_Exercise materials_
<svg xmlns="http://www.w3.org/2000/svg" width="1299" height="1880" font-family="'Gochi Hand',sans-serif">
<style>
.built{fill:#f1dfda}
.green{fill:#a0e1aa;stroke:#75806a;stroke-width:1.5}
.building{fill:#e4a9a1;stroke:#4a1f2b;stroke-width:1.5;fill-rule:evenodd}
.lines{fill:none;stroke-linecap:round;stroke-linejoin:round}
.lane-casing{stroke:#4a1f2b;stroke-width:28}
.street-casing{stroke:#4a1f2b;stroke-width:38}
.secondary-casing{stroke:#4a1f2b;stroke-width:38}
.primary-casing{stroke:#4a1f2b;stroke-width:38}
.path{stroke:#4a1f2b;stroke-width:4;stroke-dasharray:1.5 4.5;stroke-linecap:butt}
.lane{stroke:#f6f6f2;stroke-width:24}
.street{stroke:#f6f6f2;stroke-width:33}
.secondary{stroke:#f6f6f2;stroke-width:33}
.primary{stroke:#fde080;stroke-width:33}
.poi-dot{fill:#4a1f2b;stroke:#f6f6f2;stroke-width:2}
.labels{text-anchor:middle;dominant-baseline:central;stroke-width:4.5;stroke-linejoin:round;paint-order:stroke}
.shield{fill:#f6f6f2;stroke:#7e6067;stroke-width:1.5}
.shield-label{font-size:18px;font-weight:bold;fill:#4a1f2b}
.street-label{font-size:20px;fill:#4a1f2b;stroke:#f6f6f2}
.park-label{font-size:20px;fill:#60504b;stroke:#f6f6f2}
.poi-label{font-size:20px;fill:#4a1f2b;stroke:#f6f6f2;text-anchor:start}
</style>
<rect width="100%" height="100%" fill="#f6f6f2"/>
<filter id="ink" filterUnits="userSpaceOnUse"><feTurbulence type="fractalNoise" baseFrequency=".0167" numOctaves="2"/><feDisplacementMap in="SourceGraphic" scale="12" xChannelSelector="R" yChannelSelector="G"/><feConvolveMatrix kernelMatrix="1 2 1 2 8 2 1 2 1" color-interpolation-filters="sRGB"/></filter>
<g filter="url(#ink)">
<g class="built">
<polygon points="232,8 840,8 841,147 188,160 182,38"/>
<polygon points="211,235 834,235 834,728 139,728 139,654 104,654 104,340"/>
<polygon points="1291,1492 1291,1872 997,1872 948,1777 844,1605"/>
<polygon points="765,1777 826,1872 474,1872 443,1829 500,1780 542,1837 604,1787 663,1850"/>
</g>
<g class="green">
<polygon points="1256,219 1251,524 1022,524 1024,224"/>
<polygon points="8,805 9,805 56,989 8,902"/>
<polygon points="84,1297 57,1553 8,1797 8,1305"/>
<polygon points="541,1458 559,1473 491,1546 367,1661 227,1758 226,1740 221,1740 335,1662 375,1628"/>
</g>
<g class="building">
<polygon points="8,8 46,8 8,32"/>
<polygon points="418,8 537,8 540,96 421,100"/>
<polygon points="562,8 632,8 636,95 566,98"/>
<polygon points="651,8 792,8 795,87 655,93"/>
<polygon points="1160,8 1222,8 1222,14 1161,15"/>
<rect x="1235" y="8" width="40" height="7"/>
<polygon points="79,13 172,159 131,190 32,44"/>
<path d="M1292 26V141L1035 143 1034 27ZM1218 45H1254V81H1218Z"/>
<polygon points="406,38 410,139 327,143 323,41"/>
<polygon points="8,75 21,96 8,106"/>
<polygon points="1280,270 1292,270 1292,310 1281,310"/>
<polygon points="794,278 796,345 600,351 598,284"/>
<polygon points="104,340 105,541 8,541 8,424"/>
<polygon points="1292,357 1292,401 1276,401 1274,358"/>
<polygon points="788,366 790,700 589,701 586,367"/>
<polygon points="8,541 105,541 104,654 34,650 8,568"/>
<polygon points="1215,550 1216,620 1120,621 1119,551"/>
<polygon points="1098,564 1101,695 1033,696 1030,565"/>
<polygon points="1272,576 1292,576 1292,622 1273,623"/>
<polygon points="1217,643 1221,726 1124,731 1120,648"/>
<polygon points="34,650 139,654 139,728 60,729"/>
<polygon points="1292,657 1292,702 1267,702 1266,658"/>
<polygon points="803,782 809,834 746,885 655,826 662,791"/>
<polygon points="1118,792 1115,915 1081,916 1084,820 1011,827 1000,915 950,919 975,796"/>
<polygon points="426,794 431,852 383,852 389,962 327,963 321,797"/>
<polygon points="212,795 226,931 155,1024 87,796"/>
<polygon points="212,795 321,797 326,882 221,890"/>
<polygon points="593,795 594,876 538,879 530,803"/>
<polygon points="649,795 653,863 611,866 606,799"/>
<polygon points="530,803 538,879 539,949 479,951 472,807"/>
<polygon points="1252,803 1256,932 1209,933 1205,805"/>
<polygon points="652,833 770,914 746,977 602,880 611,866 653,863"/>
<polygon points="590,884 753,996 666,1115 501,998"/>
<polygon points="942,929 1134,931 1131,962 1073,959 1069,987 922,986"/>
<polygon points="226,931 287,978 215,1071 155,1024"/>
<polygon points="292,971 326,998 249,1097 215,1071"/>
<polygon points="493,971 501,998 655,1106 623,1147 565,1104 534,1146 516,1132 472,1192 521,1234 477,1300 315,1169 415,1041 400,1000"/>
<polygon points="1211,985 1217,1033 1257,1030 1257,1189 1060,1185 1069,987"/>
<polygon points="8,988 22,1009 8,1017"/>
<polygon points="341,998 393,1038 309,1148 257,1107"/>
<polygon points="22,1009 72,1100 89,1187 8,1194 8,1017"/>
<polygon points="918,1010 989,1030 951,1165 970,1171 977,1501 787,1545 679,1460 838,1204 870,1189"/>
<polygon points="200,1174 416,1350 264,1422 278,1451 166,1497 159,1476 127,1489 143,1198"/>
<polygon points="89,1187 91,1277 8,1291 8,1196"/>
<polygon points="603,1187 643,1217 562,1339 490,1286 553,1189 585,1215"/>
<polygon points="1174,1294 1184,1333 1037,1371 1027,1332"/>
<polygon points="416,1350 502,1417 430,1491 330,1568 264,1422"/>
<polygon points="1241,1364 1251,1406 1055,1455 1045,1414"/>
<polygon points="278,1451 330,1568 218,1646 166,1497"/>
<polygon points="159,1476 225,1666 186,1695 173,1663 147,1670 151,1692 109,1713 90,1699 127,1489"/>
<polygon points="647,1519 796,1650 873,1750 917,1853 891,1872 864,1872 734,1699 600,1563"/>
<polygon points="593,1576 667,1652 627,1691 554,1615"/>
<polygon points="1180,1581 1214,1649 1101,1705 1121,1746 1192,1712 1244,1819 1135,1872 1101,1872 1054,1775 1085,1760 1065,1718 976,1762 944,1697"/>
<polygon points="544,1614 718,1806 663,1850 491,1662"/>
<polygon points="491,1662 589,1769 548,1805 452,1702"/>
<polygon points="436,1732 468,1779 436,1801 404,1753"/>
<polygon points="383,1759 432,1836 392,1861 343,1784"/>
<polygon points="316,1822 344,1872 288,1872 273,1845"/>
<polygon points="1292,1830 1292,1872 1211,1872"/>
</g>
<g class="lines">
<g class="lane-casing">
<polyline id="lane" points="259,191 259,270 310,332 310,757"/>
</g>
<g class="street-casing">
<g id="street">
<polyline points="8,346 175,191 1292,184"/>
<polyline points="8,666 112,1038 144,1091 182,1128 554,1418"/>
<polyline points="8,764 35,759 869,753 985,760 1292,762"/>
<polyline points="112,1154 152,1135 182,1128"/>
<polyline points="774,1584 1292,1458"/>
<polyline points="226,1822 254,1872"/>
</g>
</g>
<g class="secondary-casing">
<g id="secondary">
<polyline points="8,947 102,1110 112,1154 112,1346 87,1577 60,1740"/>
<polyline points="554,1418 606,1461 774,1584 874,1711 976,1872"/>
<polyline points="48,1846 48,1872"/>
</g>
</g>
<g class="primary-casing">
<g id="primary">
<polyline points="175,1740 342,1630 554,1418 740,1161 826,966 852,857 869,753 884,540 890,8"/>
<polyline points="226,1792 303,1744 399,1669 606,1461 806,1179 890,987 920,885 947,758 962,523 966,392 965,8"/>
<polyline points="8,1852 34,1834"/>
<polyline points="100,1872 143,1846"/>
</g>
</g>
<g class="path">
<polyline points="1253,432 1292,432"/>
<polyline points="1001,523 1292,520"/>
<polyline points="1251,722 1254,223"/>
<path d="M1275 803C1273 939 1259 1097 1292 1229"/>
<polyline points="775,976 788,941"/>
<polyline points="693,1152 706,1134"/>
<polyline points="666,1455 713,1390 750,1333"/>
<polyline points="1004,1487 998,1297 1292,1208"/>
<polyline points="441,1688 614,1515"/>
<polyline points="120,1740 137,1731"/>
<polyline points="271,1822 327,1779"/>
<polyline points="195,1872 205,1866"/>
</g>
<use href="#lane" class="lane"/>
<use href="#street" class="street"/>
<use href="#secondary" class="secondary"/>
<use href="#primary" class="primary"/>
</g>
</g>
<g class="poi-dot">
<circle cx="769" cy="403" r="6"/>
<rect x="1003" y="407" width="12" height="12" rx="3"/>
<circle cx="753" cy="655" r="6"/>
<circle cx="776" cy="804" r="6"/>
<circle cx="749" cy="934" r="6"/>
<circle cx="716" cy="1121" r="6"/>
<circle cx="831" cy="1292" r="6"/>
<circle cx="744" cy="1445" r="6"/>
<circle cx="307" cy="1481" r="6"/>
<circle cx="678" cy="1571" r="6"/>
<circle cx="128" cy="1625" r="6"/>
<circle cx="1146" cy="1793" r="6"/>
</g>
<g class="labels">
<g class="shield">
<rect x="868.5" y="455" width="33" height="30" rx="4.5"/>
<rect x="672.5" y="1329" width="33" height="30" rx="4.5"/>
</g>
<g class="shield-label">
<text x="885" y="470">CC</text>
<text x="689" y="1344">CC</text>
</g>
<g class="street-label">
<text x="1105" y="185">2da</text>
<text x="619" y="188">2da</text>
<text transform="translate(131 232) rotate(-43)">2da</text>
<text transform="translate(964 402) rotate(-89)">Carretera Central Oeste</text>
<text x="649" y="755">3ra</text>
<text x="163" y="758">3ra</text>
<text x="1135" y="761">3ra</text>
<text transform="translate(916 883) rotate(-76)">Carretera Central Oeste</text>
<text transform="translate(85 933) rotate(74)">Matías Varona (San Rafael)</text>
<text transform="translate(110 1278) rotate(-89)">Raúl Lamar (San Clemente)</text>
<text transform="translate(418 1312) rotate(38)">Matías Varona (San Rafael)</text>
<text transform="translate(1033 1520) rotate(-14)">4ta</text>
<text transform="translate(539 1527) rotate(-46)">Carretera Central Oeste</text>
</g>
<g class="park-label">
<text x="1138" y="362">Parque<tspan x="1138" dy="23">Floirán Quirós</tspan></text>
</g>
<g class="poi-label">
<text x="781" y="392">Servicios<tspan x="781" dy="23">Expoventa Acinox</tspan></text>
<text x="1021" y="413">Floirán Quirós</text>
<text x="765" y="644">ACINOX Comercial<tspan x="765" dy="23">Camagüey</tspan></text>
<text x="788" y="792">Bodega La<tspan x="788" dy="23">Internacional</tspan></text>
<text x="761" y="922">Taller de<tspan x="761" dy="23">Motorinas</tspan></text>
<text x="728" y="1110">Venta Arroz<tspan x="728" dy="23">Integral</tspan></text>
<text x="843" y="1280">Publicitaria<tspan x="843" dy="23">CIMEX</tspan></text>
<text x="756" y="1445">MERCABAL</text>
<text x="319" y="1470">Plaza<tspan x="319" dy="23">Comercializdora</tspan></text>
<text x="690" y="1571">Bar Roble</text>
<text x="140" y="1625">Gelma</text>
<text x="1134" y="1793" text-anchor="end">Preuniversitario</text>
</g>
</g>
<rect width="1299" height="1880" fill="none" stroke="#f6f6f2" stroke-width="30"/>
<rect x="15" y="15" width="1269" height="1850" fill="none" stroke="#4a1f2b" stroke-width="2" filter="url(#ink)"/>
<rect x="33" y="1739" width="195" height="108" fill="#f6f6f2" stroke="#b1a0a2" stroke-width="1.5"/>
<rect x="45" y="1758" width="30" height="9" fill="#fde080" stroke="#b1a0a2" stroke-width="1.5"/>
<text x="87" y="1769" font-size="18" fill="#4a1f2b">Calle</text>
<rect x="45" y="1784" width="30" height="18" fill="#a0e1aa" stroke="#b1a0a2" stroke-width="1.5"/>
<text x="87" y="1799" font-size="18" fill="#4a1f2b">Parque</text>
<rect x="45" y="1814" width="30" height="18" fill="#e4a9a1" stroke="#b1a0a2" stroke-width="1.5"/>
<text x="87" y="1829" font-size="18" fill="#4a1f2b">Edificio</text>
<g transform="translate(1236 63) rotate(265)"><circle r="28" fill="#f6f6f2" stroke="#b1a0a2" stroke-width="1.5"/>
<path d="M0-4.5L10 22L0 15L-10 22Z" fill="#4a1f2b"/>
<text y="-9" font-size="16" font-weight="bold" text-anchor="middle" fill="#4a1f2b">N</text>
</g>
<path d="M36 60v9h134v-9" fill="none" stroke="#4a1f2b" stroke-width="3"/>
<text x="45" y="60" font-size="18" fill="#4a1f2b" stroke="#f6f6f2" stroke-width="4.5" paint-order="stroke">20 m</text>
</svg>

_Task requirements_
Each line in the data that holds the word "lines" must be copied.

_Written answer_
.lines{fill:none;stroke-linecap:round;stroke-linejoin:round}
<g class="lines">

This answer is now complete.